I wanted to fall upon his broad chest crying, and I also wanted to cringe away from him like a disobedient dog. In a way, it was a relief. Now that he was here, I didn’t have to fear his arrival. This new life I had begun to assemble was no kind of life. I was only wasting time. Of course he had come.
“Upstairs,” I said quietly, not caring what the clerk must think. The rules were different on the frontier. Besides, now that I had been found, I doubted I’d be staying much longer.
But the weeks I had been here had made one thing abundantly clear. Whatever my feelings toward Pinkerton, I missed my life as an operative. I missed the feeling of being useful, of puzzling out an answer to a crucial question. I missed mattering. Now that he was back, perhaps that was on offer again, and even before we got to the door of my room, I had to hold myself back from throwing myself on his mercy. But I knew begging him to welcome me back was an insult to both of us. Everything had gone so wrong between us. I wasn’t sure any of our former ease could ever be recovered.

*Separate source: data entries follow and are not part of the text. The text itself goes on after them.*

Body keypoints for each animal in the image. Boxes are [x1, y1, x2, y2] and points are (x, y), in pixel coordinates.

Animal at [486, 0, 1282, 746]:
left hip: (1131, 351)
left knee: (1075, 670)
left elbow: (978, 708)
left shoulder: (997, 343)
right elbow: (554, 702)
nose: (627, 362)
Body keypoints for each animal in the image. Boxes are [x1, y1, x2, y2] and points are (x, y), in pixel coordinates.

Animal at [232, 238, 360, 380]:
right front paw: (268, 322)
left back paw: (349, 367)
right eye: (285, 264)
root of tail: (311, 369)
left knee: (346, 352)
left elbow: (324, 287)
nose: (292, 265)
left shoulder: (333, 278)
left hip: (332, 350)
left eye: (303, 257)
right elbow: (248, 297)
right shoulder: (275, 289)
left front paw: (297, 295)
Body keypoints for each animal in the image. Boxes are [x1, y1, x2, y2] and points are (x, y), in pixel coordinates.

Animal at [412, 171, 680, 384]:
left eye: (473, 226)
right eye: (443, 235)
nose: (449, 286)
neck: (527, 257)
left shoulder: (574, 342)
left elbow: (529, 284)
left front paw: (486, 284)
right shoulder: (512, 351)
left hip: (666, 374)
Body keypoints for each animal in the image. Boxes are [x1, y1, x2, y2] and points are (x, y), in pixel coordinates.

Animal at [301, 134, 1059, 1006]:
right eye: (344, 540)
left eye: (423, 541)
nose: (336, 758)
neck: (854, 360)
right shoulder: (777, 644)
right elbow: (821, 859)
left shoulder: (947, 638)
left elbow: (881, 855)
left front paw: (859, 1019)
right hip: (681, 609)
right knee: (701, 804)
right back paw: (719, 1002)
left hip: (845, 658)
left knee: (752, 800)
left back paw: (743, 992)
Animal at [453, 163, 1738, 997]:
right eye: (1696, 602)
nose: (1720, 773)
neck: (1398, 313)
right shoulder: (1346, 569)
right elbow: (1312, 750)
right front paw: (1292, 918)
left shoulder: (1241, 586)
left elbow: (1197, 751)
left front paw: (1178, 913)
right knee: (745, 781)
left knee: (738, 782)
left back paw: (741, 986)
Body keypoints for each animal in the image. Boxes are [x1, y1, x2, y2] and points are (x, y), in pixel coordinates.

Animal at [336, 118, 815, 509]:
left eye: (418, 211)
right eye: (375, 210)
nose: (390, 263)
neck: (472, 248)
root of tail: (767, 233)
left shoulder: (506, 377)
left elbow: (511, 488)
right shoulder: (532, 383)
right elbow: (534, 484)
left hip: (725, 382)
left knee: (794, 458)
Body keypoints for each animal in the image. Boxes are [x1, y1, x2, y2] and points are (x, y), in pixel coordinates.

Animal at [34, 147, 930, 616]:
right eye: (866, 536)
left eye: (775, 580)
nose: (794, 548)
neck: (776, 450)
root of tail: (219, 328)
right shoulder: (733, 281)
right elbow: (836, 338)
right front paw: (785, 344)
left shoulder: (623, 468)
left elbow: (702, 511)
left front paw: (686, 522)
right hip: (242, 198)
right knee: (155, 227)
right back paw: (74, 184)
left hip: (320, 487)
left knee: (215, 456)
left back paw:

I brought him inside and shut the door. He took off his coat—he was always more comfortable in his shirtsleeves, and the room was warm—and sat down in the chair. I perched on the very edge of the bed, ankles crossed neatly. The memory of the last conversation among him, Tim, and me hung so heavy in the air, I kept running my fingers across the bedspread beside me, hoping against hope to feel the solid warm bulk of Tim there next to me. But he would never be there again.
My melancholy made me abrupt. “Why are you here?”
“I came to give you the news,” he said, twisting his hat in his hand. “I thought you should hear it from me. It won’t be in the papers.”
I knew immediately he spoke of Mrs. Greenhow. Nothing else, not even the daily movements of the war, could interest me. I hadn’t gone near a newspaper since I’d arrived in town. There was nothing I wan
ted to know. “Hanged, I hope?”
“No.”
“Then what?”
“They sent her back,” he said.
I felt as if the floor of the hotel had fallen away underneath my feet and there was no longer anything solid in the world to stand on. Loss was the first feeling. The second was fury. My blood boiled. I struggled to find words besides profanities to express myself, but there were none. I leapt up. “That’s all? No punishment? Nothing?”
“The exile was the punishment.”
“Sent home? To the country she loves, where she’ll be hailed as a hero? That’s disgusting!”
“Kate.”
“I’ll go stab her in the gut myself,” I said, “and I am not kidding.” There was no room to pace, but I did it anyway, my fury too strong to stay in one place.
“I know you’re not.” He remained in the chair, looking up at me. “But, Warne, the last thing we need is for you to die too.”
“Oh, is that the last thing we need?” I snarled at him, letting the full force of my anger loose at last. “Because I wouldn’t mind it. I’m ready. Let’s just call the game what it is. My life is a failure. The man I love is dead, probably because of me. Or maybe,” I said, suddenly bold, “because of you.”
“Me?”
I put my hands on the arms of his chair and leaned down into his face. “You sent him there. Because he told you we were engaged to be married. You saw we were in love, and you had to stop that. You had to take that away from us.”
“That was not my intent.”
I could not read his expression.
“Regardless of your intent. Or mine. If things had been different, if I hadn’t loved him and you hadn’t hated him…” I pulled away, pacing again.
“I didn’t hate him! He was my best man.”